(Beginning of SOURCE RECORDS)

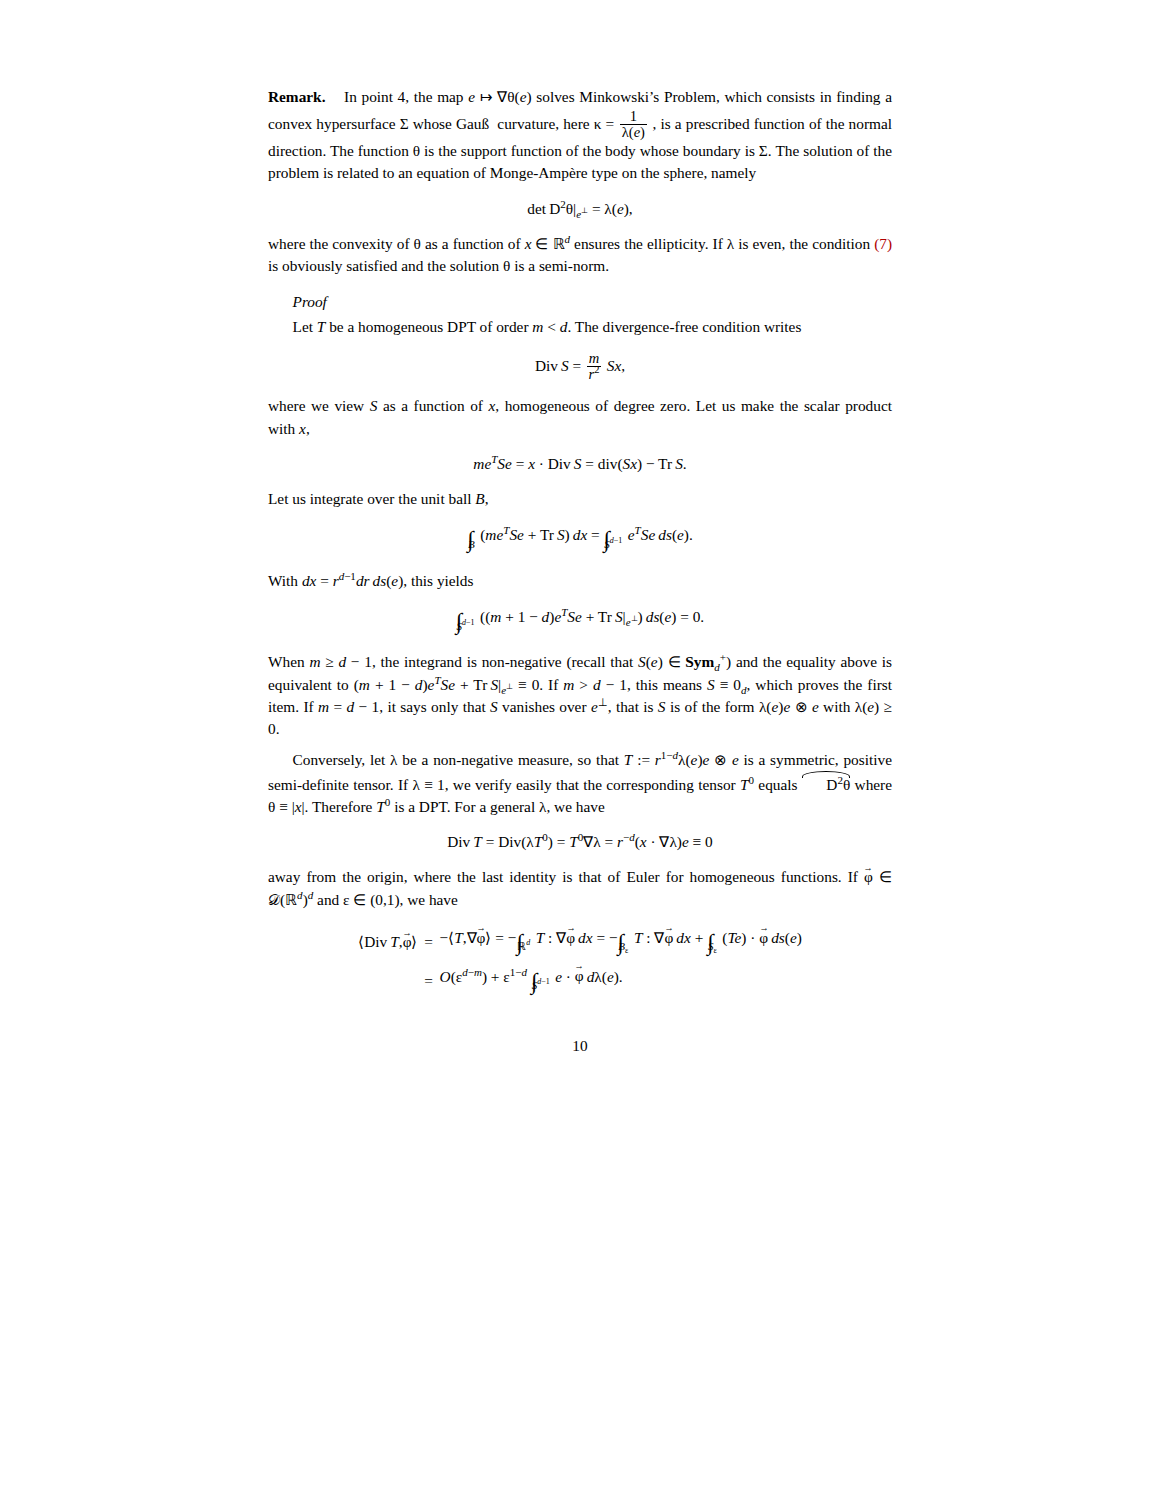Remark. In point 4, the map e ↦ ∇θ(e) solves Minkowski’s Problem, which consists in finding a convex hypersurface Σ whose Gauß curvature, here κ = 1 λ(e) , is a prescribed function of the normal direction. The function θ is the support function of the body whose boundary is Σ. The solution of the problem is related to an equation of Monge-Ampère type on the sphere, namely
det D2θ|e⊥ = λ(e),
where the convexity of θ as a function of x ∈ ℝd ensures the ellipticity. If λ is even, the condition (7) is obviously satisfied and the solution θ is a semi-norm.
Proof
Let T be a homogeneous DPT of order m < d. The divergence-free condition writes
Div S = mr2 Sx,
where we view S as a function of x, homogeneous of degree zero. Let us make the scalar product with x,
meTSe = x · Div S = div(Sx) − Tr S.
Let us integrate over the unit ball B,
∫B(meTSe + Tr S) dx = ∫Sd−1eTSe ds(e).
With dx = rd−1dr ds(e), this yields
∫Sd−1((m + 1 − d)eTSe + Tr S|e⊥) ds(e) = 0.
When m ≥ d − 1, the integrand is non-negative (recall that S(e) ∈ Symd+) and the equality above is equivalent to (m + 1 − d)eTSe + Tr S|e⊥ ≡ 0. If m > d − 1, this means S ≡ 0d, which proves the first item. If m = d − 1, it says only that S vanishes over e⊥, that is S is of the form λ(e)e ⊗ e with λ(e) ≥ 0.
Conversely, let λ be a non-negative measure, so that T := r1−dλ(e)e ⊗ e is a symmetric, positive semi-definite tensor. If λ ≡ 1, we verify easily that the corresponding tensor T0 equals D2θ where θ ≡ |x|. Therefore T0 is a DPT. For a general λ, we have
Div T = Div(λT0) = T0∇λ = r−d(x · ∇λ)e ≡ 0
away from the origin, where the last identity is that of Euler for homogeneous functions. If φ ∈ 𝒟(ℝd)d and ε ∈ (0,1), we have
| ⟨ Div T , φ ⟩ | = | −⟨ T ,∇ φ ⟩ = − ∫ ℝ d T : ∇ φ dx = − ∫ B ε T : ∇ φ dx + ∫ S ε ( Te ) · φ ds ( e ) |
| | = | O (ε d − m ) + ε 1− d ∫ S d −1 e · φ d λ( e ). |
10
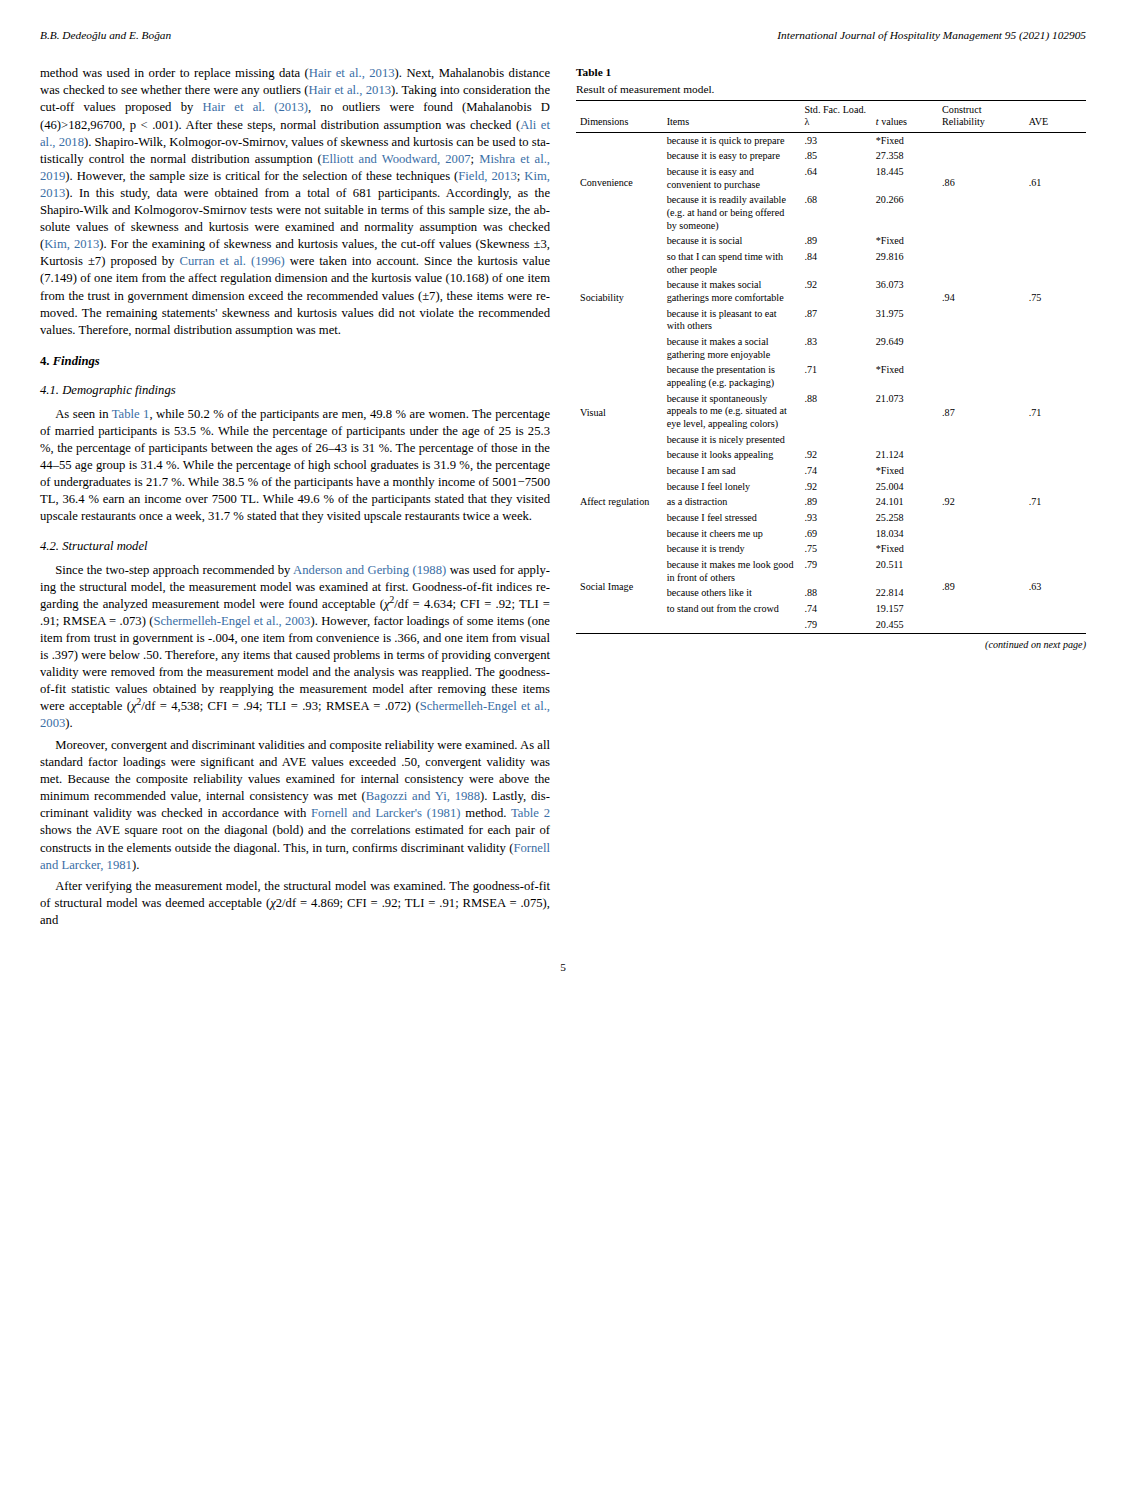B.B. Dedeoğlu and E. Boğan
International Journal of Hospitality Management 95 (2021) 102905
method was used in order to replace missing data (Hair et al., 2013). Next, Mahalanobis distance was checked to see whether there were any outliers (Hair et al., 2013). Taking into consideration the cut-off values proposed by Hair et al. (2013), no outliers were found (Mahalanobis D (46)>182,96700, p < .001). After these steps, normal distribution assumption was checked (Ali et al., 2018). Shapiro-Wilk, Kolmogor-ov-Smirnov, values of skewness and kurtosis can be used to statistically control the normal distribution assumption (Elliott and Woodward, 2007; Mishra et al., 2019). However, the sample size is critical for the selection of these techniques (Field, 2013; Kim, 2013). In this study, data were obtained from a total of 681 participants. Accordingly, as the Shapiro-Wilk and Kolmogorov-Smirnov tests were not suitable in terms of this sample size, the absolute values of skewness and kurtosis were examined and normality assumption was checked (Kim, 2013). For the examining of skewness and kurtosis values, the cut-off values (Skewness ±3, Kurtosis ±7) proposed by Curran et al. (1996) were taken into account. Since the kurtosis value (7.149) of one item from the affect regulation dimension and the kurtosis value (10.168) of one item from the trust in government dimension exceed the recommended values (±7), these items were removed. The remaining statements' skewness and kurtosis values did not violate the recommended values. Therefore, normal distribution assumption was met.
4. Findings
4.1. Demographic findings
As seen in Table 1, while 50.2 % of the participants are men, 49.8 % are women. The percentage of married participants is 53.5 %. While the percentage of participants under the age of 25 is 25.3 %, the percentage of participants between the ages of 26–43 is 31 %. The percentage of those in the 44–55 age group is 31.4 %. While the percentage of high school graduates is 31.9 %, the percentage of undergraduates is 21.7 %. While 38.5 % of the participants have a monthly income of 5001−7500 TL, 36.4 % earn an income over 7500 TL. While 49.6 % of the participants stated that they visited upscale restaurants once a week, 31.7 % stated that they visited upscale restaurants twice a week.
4.2. Structural model
Since the two-step approach recommended by Anderson and Gerbing (1988) was used for applying the structural model, the measurement model was examined at first. Goodness-of-fit indices regarding the analyzed measurement model were found acceptable (χ2/df = 4.634; CFI = .92; TLI = .91; RMSEA = .073) (Schermelleh-Engel et al., 2003). However, factor loadings of some items (one item from trust in government is -.004, one item from convenience is .366, and one item from visual is .397) were below .50. Therefore, any items that caused problems in terms of providing convergent validity were removed from the measurement model and the analysis was reapplied. The goodness-of-fit statistic values obtained by reapplying the measurement model after removing these items were acceptable (χ2/df = 4,538; CFI = .94; TLI = .93; RMSEA = .072) (Schermelleh-Engel et al., 2003).
Moreover, convergent and discriminant validities and composite reliability were examined. As all standard factor loadings were significant and AVE values exceeded .50, convergent validity was met. Because the composite reliability values examined for internal consistency were above the minimum recommended value, internal consistency was met (Bagozzi and Yi, 1988). Lastly, discriminant validity was checked in accordance with Fornell and Larcker's (1981) method. Table 2 shows the AVE square root on the diagonal (bold) and the correlations estimated for each pair of constructs in the elements outside the diagonal. This, in turn, confirms discriminant validity (Fornell and Larcker, 1981).
After verifying the measurement model, the structural model was examined. The goodness-of-fit of structural model was deemed acceptable (χ2/df = 4.869; CFI = .92; TLI = .91; RMSEA = .075), and
Table 1 Result of measurement model.
| Dimensions | Items | Std. Fac. Load. λ | t values | Construct Reliability | AVE |
| --- | --- | --- | --- | --- | --- |
| Convenience | because it is quick to prepare | .93 | *Fixed | .86 | .61 |
| because it is easy to prepare | .85 | 27.358 |
| because it is easy and convenient to purchase | .64 | 18.445 |
| because it is readily available (e.g. at hand or being offered by someone) | .68 | 20.266 |
| Sociability | because it is social | .89 | *Fixed | .94 | .75 |
| so that I can spend time with other people | .84 | 29.816 |
| because it makes social gatherings more comfortable | .92 | 36.073 |
| because it is pleasant to eat with others | .87 | 31.975 |
| because it makes a social gathering more enjoyable | .83 | 29.649 |
| Visual | because the presentation is appealing (e.g. packaging) | .71 | *Fixed | .87 | .71 |
| because it spontaneously appeals to me (e.g. situated at eye level, appealing colors) | .88 | 21.073 |
| because it is nicely presented | | |
| because it looks appealing | .92 | 21.124 |
| Affect regulation | because I am sad | .74 | *Fixed | .92 | .71 |
| because I feel lonely | .92 | 25.004 |
| as a distraction | .89 | 24.101 |
| because I feel stressed | .93 | 25.258 |
| because it cheers me up | .69 | 18.034 |
| Social Image | because it is trendy | .75 | *Fixed | .89 | .63 |
| because it makes me look good in front of others | .79 | 20.511 |
| because others like it | .88 | 22.814 |
| to stand out from the crowd | .74 | 19.157 |
| | .79 | 20.455 |
(continued on next page)
5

(End of SOURCE RECORDS)

■ YOUR GOAL:
Copy out exactly the lines between the line with "Social Image |" and the last line of the entries, counting both of those lines.

■ RESULT OF THIS TASK:
| Social Image | because it is trendy | .75 | *Fixed | .89 | .63 |
| because it makes me look good in front of others | .79 | 20.511 |
| because others like it | .88 | 22.814 |
| to stand out from the crowd | .74 | 19.157 |
| | .79 | 20.455 |
(continued on next page)
5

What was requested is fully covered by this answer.